I'm sure you have gone through it already....but I always find it goes more smoothly, if I have everything set up before hand....no running around at the last minute...or even worse, during processing...ice water in a big container...coolers...I used a half of a plastic 55 gallon barrel cut length wise....with a piece of plywood to cover...it was set into a wood frame, to keep it from tipping....a water hose for rinsing....a bucket of warm water, with a dash of Clorox to rinse hands....paper towels...a clean cutting surface...I use a sheet of plywood covered with cardboard. For the really big birds, I made a killing cone out of a 5 gallon bucket....cut a half circle out of the bottom edge, so when you place the bird into it head down with the back against the side of the bucket....giving room for the huge breast on them....you'll do fine!

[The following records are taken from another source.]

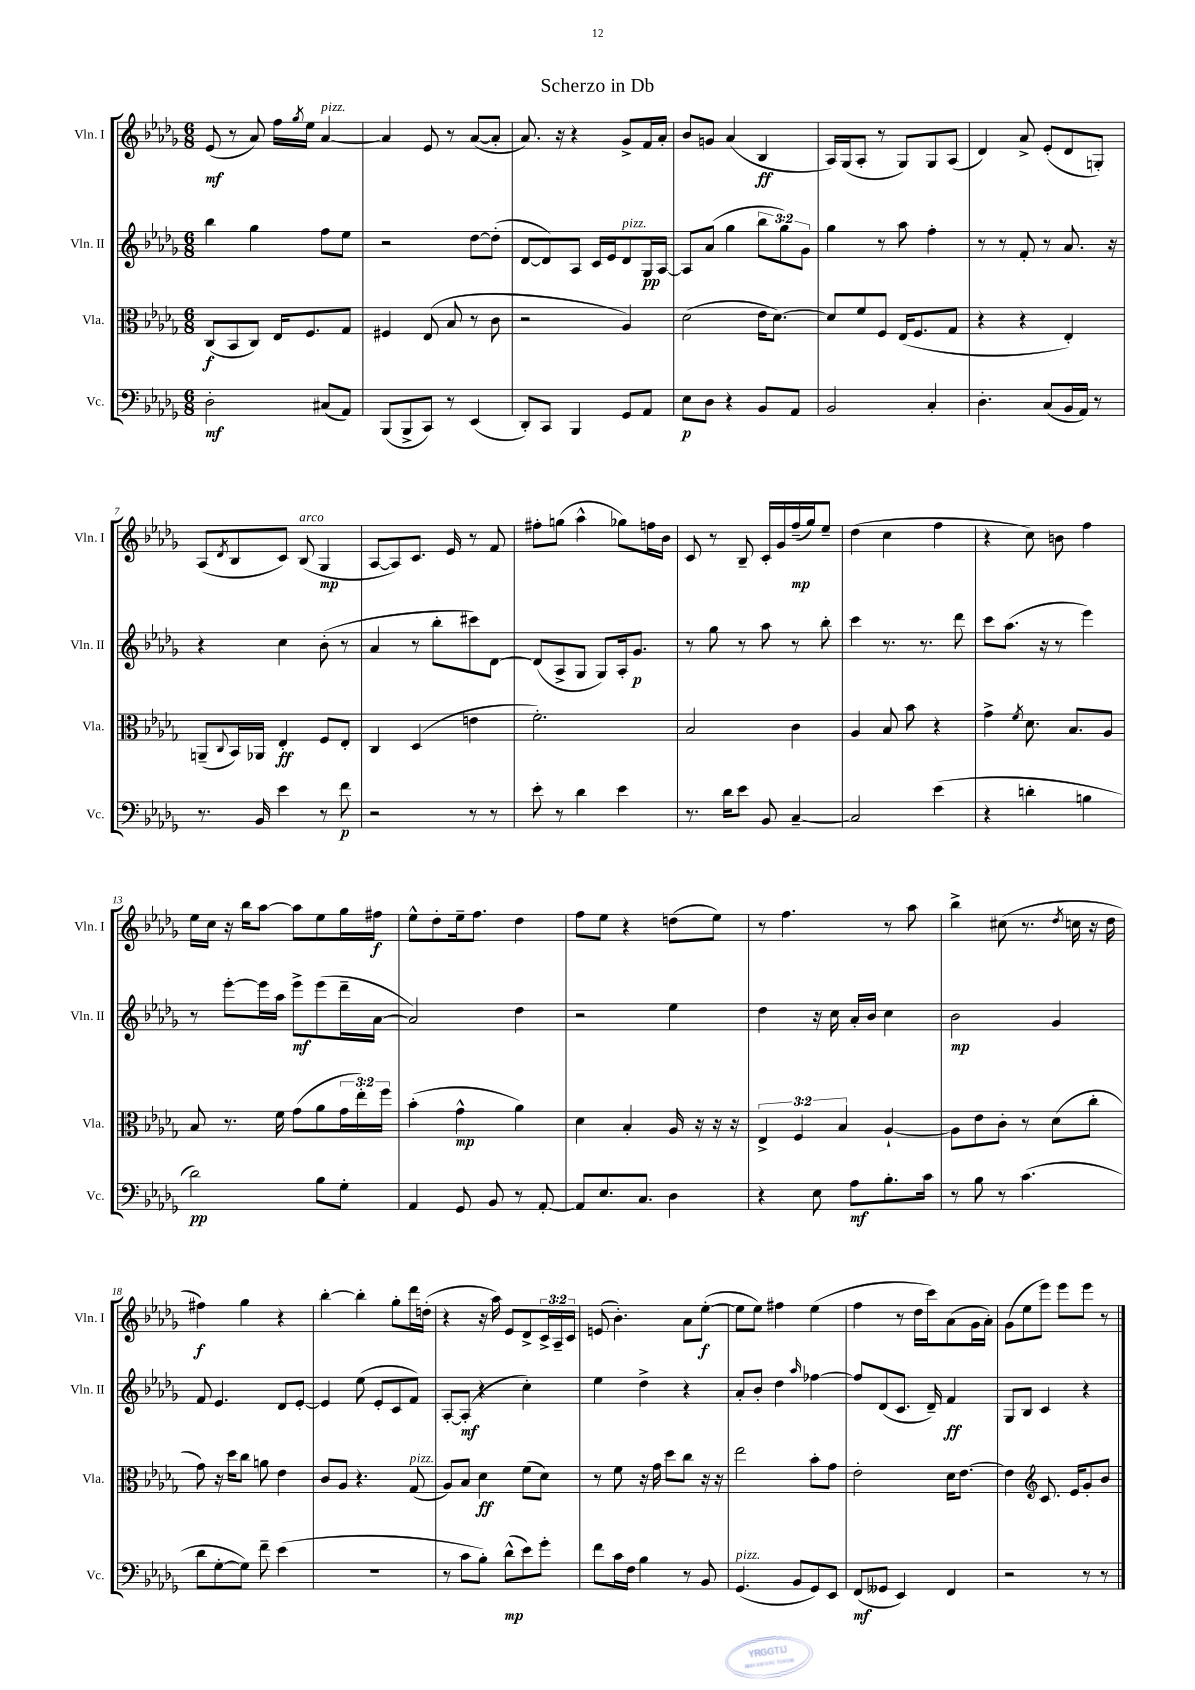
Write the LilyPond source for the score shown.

\header { title = "Scherzo in Db" }
<<
\new StaffGroup <<
\new Staff = "s0" \with { instrumentName = "Vln. I" shortInstrumentName = "Vln. I" } {
    \clef treble \key des \major \numericTimeSignature \time 6/8 \override Staff.TupletNumber.text = #tuplet-number::calc-fraction-text
    ees'8\mf( r8 aes'8) f''16 \acciaccatura { ges''8 } ees''16 aes'4~^\markup { \italic "pizz." } |
    aes'4 ees'8 r8 aes'8~( aes'8-. |
    aes'8.) r16 r4 ges'8-> f'16 aes'16-. |
    bes'8 g'8 aes'4( bes4\ff |
    aes16) ges16( aes8-. r8 ges8) ges8 aes8( |
    des'4) aes'8-> ees'8-.( des'8 g8-.) |
    aes8( \acciaccatura { des'8 } bes8 c'8) bes8^\markup { \italic "arco" }( ges4\mp |
    aes8~ aes8) c'8. ees'16 r8 f'8 |
    fis''8-. g''8( aes''4-^ ges''8) f''16 bes'16 |
    c'8 r8 bes8-- c'16-. ges'16 f''16--\mp( ges''16) ees''8-- |
    des''4( c''4 f''4 |
    r4 c''8) b'8 f''4 |
    ees''16 c''16 r16 bes''16 aes''8~ aes''8 ees''8 ges''16 fis''16\f |
    ees''8-^ des''8-. ees''16-- f''8. des''4 |
    f''8 ees''8 r4 d''8( ees''8) |
    r8 f''4. r8 aes''8 |
    bes''4-> cis''8( r8. \acciaccatura { des''8 } c''16 r16 des''16 |
    fis''4\f) ges''4 r4 |
    bes''4~-. bes''4-. ges''8-. des'''16 d''16-.( |
    r4 r16 aes''16) ees'8 des'8-> \tuplet 3/2 { c'16-> aes16-- c'16 } |
    e'8( bes'4.-.) aes'8 ees''8~-.\f( |
    ees''8 ees''8) fis''4 ees''4( |
    f''4 r8 des''16 c'''16) aes'8( ges'16 aes'16-.) |
    ges'8( ees''8 ees'''8) ees'''8 ees'''8 r8 \bar "|." |
}
\new Staff = "s1" \with { instrumentName = "Vln. II" shortInstrumentName = "Vln. II" } {
    \clef treble \key des \major \numericTimeSignature \time 6/8 \override Staff.TupletNumber.text = #tuplet-number::calc-fraction-text
    bes''4 ges''4 f''8 ees''8 |
    r2 des''8~ des''8-.( |
    des'8~ des'8) aes8 c'16 ees'16 des'8^\markup { \italic "pizz." } ges16\pp aes16~ |
    aes8 aes'8( ges''4 \tuplet 3/2 { bes''8 ges''8) ges'8 } |
    ges''4 r8 aes''8 f''4-. |
    r8 r8 f'8-. r8 aes'8. r16 |
    r4 c''4 bes'8-.( r8 |
    aes'4 r8 bes''8-. cis'''8) des'8~ |
    des'8( aes8-> ges8 ges8) aes16-. ges'8.\p |
    r8 ges''8 r8 aes''8 r8 bes''8-. |
    c'''4 r8. r8. des'''8 |
    c'''8 aes''8.( r16 r8 ees'''4) |
    r8 ees'''8~-. ees'''16 aes''16 ees'''8->\mf ees'''8( des'''16-- aes'16~ |
    aes'2) des''4 |
    r2 ees''4 |
    des''4 r16 c''16 aes'16-. bes'16 c''4 |
    bes'2\mp ges'4 |
    f'8 ees'4. des'8 ees'8~-. |
    ees'4 ees''8( ees'8-. c'8 f'8) |
    aes8~-. aes8-.\mf( r4 c''4-.) |
    ees''4 des''4-> r4 |
    aes'8-. bes'8-. des''4 \grace { aes''16 } fes''4~ |
    fes''8 des'8( c'8. des'16--) f'4\ff |
    ges8 bes8 c'4 r4 \bar "|." |
}
\new Staff = "s2" \with { instrumentName = "Vla." shortInstrumentName = "Vla." } {
    \clef alto \key des \major \numericTimeSignature \time 6/8 \override Staff.TupletNumber.text = #tuplet-number::calc-fraction-text
    c8\f( bes,8 c8) ees16 f8. ges8 |
    fis4 ees8( bes8 r8 c'8 |
    r2 aes4) |
    des'2( ees'16 des'8.~) |
    des'8 f'8 f8 ees16( f8. ges8 |
    r4 r4 ees4-.) |
    a,8--( \appoggiatura { c8 } bes,16) aes,16 ees4-.\ff f8 ees8-. |
    c4 des4( e'4 |
    f'2.-.) |
    bes2 c'4 |
    aes4 bes8 bes'8 r4 |
    ges'4-> \acciaccatura { f'8 } des'8. bes8. aes8 |
    bes8 r8. f'16 ges'8( aes'8 \tuplet 3/2 { ges'16 ees''16-.) f''16 } |
    bes'4-.( ges'4-^\mp aes'4) |
    des'4 bes4-. aes16 r16 r16 r16 |
    \tuplet 3/2 { ees4-> f4 bes4 } aes4~-! |
    aes8 ees'8 c'8-. r8 des'8( c''8-. |
    ges'8) r16 des''16 c''8 a'8 ees'4 |
    c'8 aes8 r4. ges8^\markup { \italic "pizz." }( |
    aes8) bes8 des'4\ff f'8( des'8) |
    r8 f'8 r16 ges'16 des''8 c''8 r16 r16 |
    ees''2 bes'8-. ges'8 |
    ees'2-. des'16 ees'8.~ |
    ees'4 \clef treble c'8. ees'16 ges'8-. bes'8 \bar "|." |
}
\new Staff = "s3" \with { instrumentName = "Vc." shortInstrumentName = "Vc." } {
    \clef bass \key des \major \numericTimeSignature \time 6/8
    des2-.\mf cis8( aes,8) |
    bes,,8( bes,,8-> c,8) r8 ees,4( |
    des,8-.) c,8 bes,,4 ges,8 aes,8 |
    ees8\p des8 r4 bes,8 aes,8 |
    bes,2 c4-. |
    des4.-. c8( bes,16 aes,16) r8 |
    r8. bes,16 ees'4 r8 f'8\p |
    r2 r8 r8 |
    ees'8-. r8 des'4 ees'4 |
    r8. des'16 ees'8 bes,8 c4~-- |
    c2 ees'4( |
    r4 d'4-. b4 |
    des'2\pp) bes8 ges8-. |
    aes,4 ges,8 bes,8 r8 aes,8~-. |
    aes,8 ees8. c8. des4 |
    r4 ees8 aes8\mf bes8.-. c'16 |
    r8 bes8 r8 c'4.( |
    des'8 ges8~-. ges8) f'8-- ees'4( |
    R2. |
    r8 c'8 bes8-.) des'8-^\mp( ees'8) ges'8-. |
    f'8 c'16 f16 bes4 r8 bes,8 |
    ges,4.^\markup { \italic "pizz." }( bes,8 ges,8) ees,8 |
    f,8\mf( geses,8 ees,4) f,4 |
    r2 r8 r8 \bar "|." |
}
>>
>>
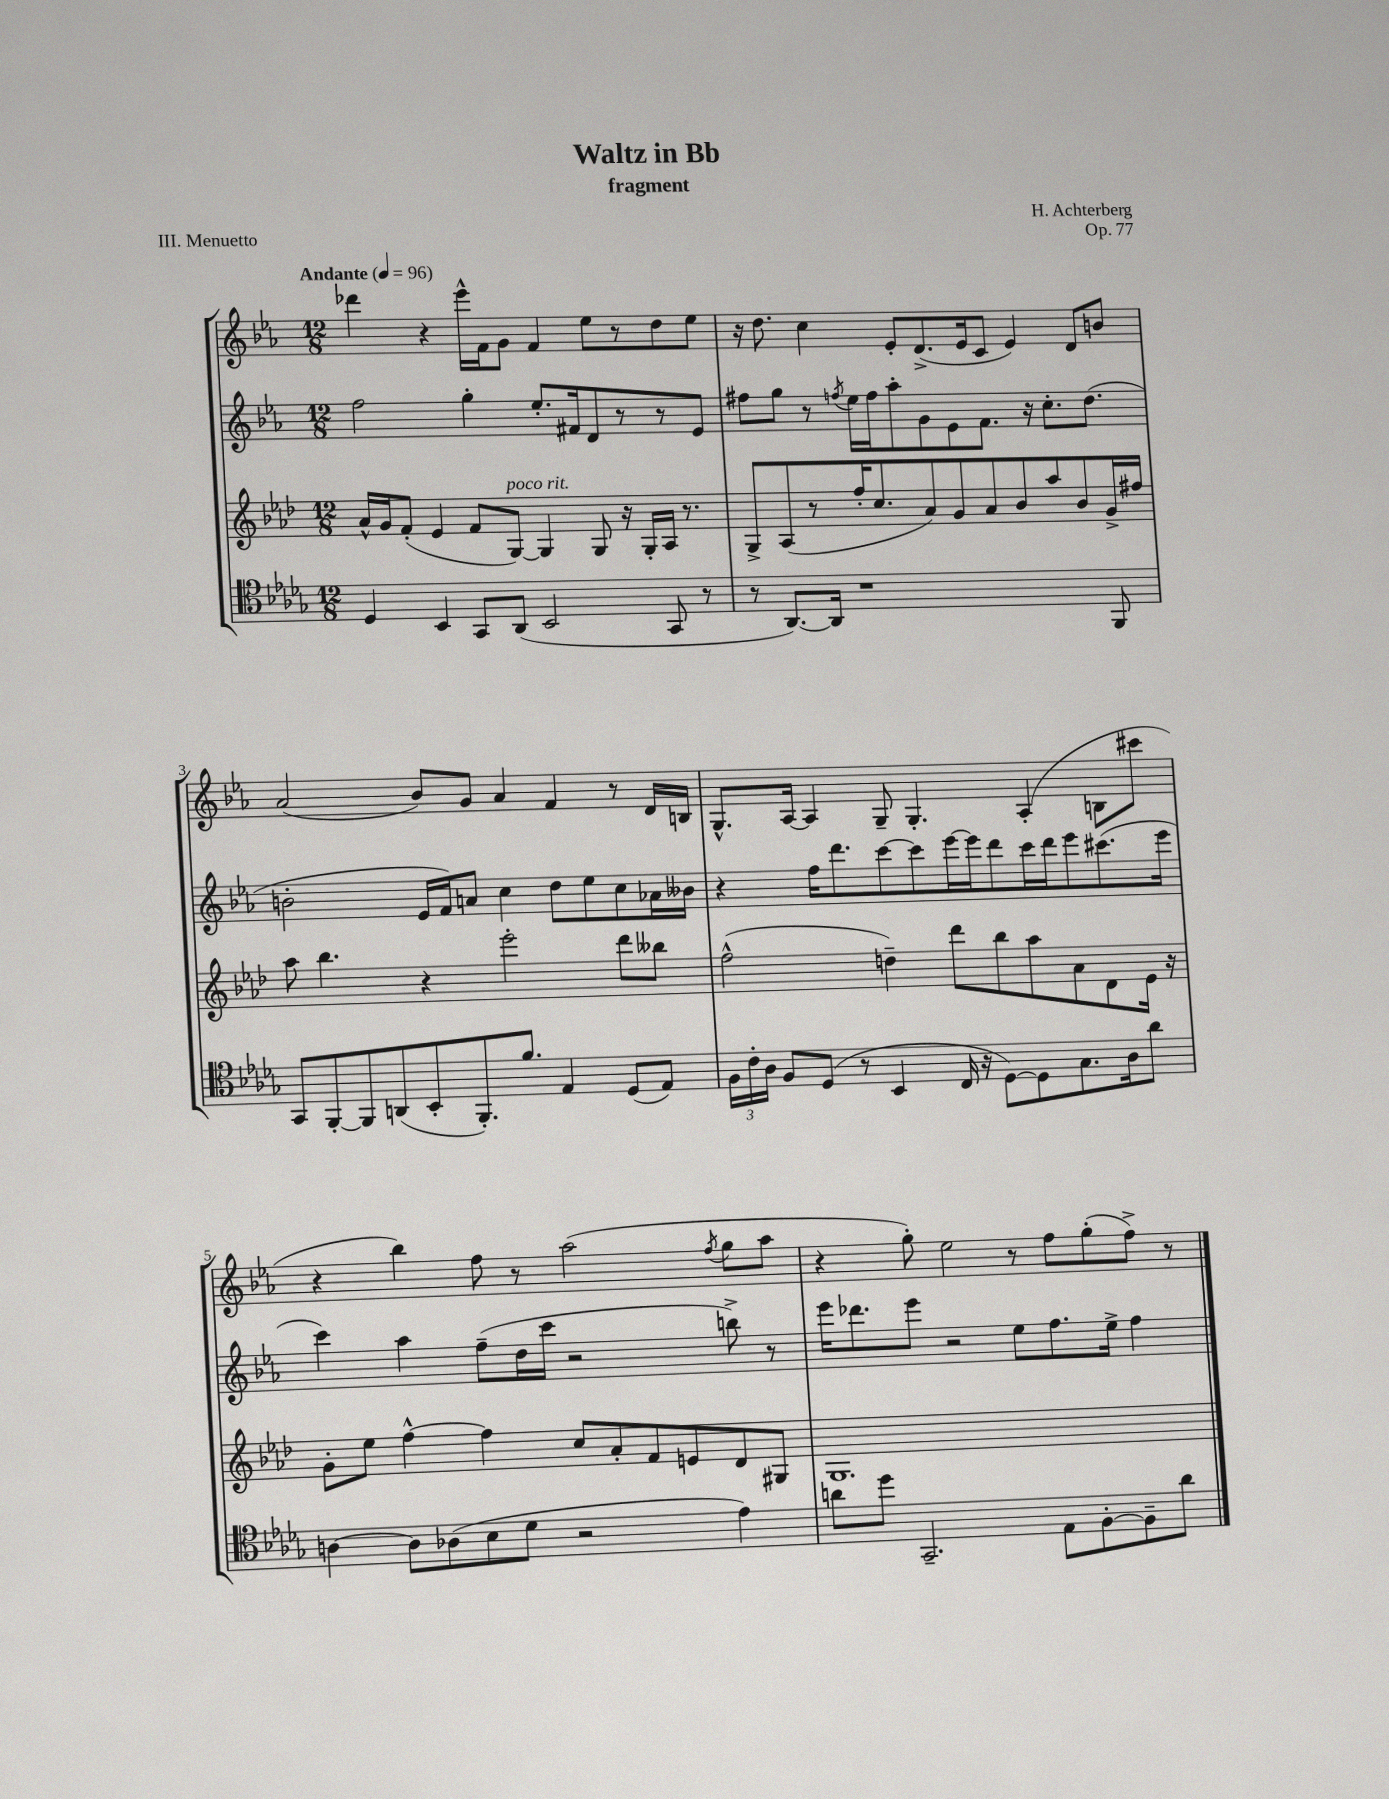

Take your time, start early....it's going to take a while....stay calm...good luck!
 
I'm sure you have gone through it already....but I always find it goes more smoothly, if I have everything set up before hand....no running around at the last minute...or even worse, during processing...ice water in a big container...coolers...I used a half of a plastic 55 gallon barrel cut length wise....with a piece of plywood to cover...it was set into a wood frame, to keep it from tipping....a water hose for rinsing....a bucket of warm water, with a dash of Clorox to rinse hands....paper towels...a clean cutting surface...I use a sheet of plywood covered with cardboard. For the really big birds, I made a killing cone out of a 5 gallon bucket....cut a half circle out of the bottom edge, so when you place the bird into it head down with the back against the side of the bucket....giving room for the huge breast on them....you'll do fine! Take your time, start early....it's going to take a while....stay calm...good luck!
ya we got every thing set up today and tomorrow morning we just are ready to start off.